Space Firebird (Bootleg) Repair - Part 1

Another Nintendo board for repair and the collection, I got this in a trade a good while back but have only just gotten around to making a jamma adapter and testing it. When doing a google search for a pinout a ukvac thread comes up where someone says that it's the same pinout as Phoenix, that isn't quite the case but more on that later.

When powered on I got an explosion sound and a starfield and not much else. There were a few dots and lines that were meant to be sprites. This turned out to be a bunch of bad 2101A rams on the video board, thankfully they're all socketed and I am able to test each one out of circuit in the Boardmaster. All but two failed, AMD branded.


I've had issues with AMD branded logic in the past too, maybe they should have just stuck to CPUs.😄


New RAMs fitted. This brought the sprites back and showed a new issue.

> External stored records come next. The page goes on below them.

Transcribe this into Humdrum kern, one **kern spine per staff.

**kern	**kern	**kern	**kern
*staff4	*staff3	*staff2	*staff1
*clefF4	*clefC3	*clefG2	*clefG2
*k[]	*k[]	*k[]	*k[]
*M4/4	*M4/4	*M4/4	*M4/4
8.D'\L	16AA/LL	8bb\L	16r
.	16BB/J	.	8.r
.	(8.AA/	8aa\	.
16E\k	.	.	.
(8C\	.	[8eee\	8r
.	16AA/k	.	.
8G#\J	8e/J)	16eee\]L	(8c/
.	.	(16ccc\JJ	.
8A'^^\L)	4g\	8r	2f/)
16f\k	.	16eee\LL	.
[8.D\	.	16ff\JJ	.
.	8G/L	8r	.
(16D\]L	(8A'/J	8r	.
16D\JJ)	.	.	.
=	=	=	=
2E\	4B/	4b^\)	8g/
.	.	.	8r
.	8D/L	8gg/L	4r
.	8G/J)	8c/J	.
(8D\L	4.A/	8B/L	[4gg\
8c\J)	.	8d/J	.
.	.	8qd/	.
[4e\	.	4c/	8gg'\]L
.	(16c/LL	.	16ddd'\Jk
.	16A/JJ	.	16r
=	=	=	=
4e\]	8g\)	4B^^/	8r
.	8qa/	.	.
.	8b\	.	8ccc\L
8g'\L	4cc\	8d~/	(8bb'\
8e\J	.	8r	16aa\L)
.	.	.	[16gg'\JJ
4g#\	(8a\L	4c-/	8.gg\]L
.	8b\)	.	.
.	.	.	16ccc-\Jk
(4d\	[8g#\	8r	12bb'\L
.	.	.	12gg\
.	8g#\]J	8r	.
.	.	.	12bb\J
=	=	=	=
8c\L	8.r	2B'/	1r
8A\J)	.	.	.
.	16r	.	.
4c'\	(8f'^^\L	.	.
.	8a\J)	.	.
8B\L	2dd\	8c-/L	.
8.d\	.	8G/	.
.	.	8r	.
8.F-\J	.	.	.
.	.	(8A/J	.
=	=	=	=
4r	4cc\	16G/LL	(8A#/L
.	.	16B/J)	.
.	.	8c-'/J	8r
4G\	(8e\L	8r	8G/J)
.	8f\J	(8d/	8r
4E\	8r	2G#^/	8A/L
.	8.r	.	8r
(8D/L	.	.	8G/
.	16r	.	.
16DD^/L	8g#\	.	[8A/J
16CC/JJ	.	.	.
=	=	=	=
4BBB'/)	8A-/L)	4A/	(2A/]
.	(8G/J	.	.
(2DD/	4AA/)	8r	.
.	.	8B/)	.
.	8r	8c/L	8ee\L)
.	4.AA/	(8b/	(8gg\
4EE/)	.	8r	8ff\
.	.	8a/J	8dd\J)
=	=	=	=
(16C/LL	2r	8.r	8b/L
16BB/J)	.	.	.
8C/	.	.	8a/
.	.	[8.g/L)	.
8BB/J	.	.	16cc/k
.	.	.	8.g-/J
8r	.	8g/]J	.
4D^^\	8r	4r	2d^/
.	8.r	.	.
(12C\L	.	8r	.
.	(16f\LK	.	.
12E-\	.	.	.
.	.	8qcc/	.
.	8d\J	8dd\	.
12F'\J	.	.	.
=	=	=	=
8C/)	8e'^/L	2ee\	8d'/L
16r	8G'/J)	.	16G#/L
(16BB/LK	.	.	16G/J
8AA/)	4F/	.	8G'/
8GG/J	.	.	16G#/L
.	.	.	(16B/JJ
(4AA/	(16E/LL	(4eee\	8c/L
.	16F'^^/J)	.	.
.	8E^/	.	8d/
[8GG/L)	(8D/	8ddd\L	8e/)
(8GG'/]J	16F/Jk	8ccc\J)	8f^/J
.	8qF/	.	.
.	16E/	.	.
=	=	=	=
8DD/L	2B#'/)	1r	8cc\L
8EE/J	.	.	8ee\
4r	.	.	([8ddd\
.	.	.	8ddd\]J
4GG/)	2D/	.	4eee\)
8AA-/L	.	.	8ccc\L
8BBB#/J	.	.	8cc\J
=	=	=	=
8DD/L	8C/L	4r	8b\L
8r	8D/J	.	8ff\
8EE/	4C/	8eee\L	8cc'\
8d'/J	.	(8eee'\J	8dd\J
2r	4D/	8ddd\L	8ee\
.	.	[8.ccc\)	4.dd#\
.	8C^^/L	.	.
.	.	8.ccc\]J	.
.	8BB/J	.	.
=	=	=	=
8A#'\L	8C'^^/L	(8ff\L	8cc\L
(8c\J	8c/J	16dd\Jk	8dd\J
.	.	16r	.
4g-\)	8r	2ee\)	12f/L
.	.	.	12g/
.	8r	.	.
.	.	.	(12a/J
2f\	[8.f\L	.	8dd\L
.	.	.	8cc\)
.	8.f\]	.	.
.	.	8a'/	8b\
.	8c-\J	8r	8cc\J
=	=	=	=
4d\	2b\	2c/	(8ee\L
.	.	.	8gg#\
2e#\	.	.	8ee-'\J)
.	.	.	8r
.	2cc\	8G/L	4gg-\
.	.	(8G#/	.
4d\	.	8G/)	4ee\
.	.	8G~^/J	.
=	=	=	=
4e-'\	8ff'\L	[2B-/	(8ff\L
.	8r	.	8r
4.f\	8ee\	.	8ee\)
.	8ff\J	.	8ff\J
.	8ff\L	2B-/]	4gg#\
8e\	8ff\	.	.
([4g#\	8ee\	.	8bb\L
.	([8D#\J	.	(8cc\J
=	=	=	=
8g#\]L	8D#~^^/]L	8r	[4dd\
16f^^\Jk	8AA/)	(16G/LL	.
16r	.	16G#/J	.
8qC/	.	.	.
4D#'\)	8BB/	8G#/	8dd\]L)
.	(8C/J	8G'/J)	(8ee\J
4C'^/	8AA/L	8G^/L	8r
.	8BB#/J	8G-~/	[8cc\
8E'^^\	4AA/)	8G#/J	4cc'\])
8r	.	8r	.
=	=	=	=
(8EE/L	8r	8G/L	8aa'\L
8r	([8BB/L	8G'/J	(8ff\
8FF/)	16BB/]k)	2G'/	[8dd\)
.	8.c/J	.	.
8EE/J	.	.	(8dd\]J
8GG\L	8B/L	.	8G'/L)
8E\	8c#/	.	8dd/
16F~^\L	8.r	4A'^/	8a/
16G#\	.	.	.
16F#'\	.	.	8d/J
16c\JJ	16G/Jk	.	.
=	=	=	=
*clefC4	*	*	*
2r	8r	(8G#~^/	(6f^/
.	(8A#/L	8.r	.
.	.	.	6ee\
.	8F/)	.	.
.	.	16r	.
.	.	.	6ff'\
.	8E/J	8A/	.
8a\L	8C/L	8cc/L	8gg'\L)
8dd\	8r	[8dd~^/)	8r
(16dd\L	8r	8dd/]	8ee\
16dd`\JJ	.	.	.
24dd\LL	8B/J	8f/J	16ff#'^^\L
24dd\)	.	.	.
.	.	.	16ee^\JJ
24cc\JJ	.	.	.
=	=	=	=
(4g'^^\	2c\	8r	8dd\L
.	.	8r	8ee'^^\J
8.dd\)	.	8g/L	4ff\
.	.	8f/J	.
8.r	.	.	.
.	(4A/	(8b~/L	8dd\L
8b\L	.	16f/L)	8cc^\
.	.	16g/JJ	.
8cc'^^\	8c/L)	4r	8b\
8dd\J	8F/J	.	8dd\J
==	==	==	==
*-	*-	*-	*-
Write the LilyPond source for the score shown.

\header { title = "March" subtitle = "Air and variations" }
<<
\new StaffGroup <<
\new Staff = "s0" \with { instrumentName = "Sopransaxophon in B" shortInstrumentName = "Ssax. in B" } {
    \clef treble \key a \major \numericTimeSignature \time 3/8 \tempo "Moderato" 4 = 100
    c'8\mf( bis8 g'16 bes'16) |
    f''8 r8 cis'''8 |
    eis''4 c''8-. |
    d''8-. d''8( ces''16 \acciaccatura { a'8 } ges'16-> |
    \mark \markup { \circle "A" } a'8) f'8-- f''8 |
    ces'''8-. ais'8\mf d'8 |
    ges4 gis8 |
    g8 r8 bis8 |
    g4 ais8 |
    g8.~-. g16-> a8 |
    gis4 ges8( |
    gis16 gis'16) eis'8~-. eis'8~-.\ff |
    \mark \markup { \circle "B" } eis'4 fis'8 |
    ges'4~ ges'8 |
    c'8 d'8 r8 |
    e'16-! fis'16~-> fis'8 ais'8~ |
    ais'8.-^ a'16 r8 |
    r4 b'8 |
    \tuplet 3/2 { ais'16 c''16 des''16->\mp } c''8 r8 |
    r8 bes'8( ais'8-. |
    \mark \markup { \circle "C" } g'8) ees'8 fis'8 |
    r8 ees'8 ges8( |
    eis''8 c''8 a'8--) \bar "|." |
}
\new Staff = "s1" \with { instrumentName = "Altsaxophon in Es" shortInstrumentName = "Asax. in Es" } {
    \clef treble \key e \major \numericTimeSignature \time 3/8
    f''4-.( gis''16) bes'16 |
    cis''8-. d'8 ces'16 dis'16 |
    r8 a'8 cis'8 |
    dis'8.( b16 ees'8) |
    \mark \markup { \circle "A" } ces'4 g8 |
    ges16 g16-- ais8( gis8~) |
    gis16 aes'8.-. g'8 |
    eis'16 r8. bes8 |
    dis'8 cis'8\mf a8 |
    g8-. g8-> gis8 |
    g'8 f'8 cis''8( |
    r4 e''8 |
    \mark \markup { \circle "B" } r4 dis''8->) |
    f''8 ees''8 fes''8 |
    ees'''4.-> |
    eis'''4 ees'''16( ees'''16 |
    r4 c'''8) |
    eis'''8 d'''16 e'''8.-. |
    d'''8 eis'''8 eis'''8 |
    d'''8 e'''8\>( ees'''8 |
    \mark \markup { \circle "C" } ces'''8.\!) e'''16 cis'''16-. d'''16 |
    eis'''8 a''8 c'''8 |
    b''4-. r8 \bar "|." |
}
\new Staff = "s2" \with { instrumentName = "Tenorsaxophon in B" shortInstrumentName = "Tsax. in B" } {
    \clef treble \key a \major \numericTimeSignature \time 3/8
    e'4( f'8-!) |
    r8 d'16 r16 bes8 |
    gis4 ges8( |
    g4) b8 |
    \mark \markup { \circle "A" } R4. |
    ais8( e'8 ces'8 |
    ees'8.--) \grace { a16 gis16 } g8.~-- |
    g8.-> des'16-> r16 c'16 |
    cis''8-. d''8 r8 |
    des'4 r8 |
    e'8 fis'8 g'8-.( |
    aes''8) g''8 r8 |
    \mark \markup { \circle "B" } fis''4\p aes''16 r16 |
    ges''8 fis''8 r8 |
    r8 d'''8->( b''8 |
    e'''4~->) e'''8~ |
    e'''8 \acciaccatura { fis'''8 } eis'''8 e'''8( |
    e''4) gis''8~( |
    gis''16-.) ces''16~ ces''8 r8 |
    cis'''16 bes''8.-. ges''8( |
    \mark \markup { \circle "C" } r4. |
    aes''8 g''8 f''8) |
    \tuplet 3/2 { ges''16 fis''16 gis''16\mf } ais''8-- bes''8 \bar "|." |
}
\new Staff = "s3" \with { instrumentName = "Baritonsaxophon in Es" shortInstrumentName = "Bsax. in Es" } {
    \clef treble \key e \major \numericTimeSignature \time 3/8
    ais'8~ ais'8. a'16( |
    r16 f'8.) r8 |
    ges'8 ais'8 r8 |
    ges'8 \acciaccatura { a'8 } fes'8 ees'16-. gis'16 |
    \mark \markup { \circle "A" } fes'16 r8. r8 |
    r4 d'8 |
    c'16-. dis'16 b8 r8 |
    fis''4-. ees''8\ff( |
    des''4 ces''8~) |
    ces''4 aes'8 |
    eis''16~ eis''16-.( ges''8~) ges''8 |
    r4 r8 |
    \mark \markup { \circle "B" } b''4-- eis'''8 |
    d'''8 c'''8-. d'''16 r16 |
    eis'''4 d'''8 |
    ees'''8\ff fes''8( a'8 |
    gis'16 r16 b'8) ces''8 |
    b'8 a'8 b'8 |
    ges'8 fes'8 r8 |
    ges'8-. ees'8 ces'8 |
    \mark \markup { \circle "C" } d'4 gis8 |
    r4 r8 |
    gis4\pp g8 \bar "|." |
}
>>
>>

All the bullets were on the very bottom of the screen under the player ship.

I went looking for counters on the video board, there's some very nice quality schematics for this board online which is a nice change from the usual no schematics or unreadable schematics.

Piggybacking didn't work but using a logic probe I could see the outputs on 74161 @ 4G were all shorted to ground, which also explains why piggbacking a good 161 on top didn't work.

 
Unusual brand of TTL on this board that I don't recognise which is usually a bad sigh but they work for now.

That fixed the bullets issue, a very hard game to photograph as it turns out.

 
 I took 40 pictures and that was the best of them.
 
That's all for now, I'll have to return to it at some point to see why I only get explosion sounds and the rest of the time it's completely silent.


Here's the pinout.

 
This is not at all the same as Phoenix pinout, the controls and video are on opposite sides, you also need -5v for Space Firebird as it has its sound data stored on a 2708 eprom.

Thursday 25 May 2023

Nintendo Vs Super Mario Bros pcb repair

I got this Nintendo Vs board in a trade, someone had taken a heatgun to it at some point and done some damage to the board along with taking off a bunch of TTL, '104' capacitors and the eproms.

Once repopulated and fixing a blow out via caused by the heatgun damage I powered it on but the game did not run, just a solid green screen.



It's not shown in the picture but the top part of the board had a standard cpu installed, with Vs Super Mario Bros you need a dummy cpu in this socket for the game to be run.

Thankfully you can get away without having a dummy cpu and just bridge two pins on the cpu socket instead.

 


This got the game running but with some strange issues such as bad graphics, messed up scores, phantom coin inputs and other times it would run fine for 10-15 minutes.


I was worried it was going to be an issue with trace(s) caused by the heatgun damage and I was going to have to check every connection in the area with a multi meter. Before all that I went through and checked all the ram and TTL chips first as I already knew the cpu / ppu were fine from trying them on another board.

The trusty boardmaster 4000 flagged a 74LS157 @ 5J as having a stuck low output on pin 7.

 
 
This was confirmed out of circuit, a new 157 fitted and it is now fully working.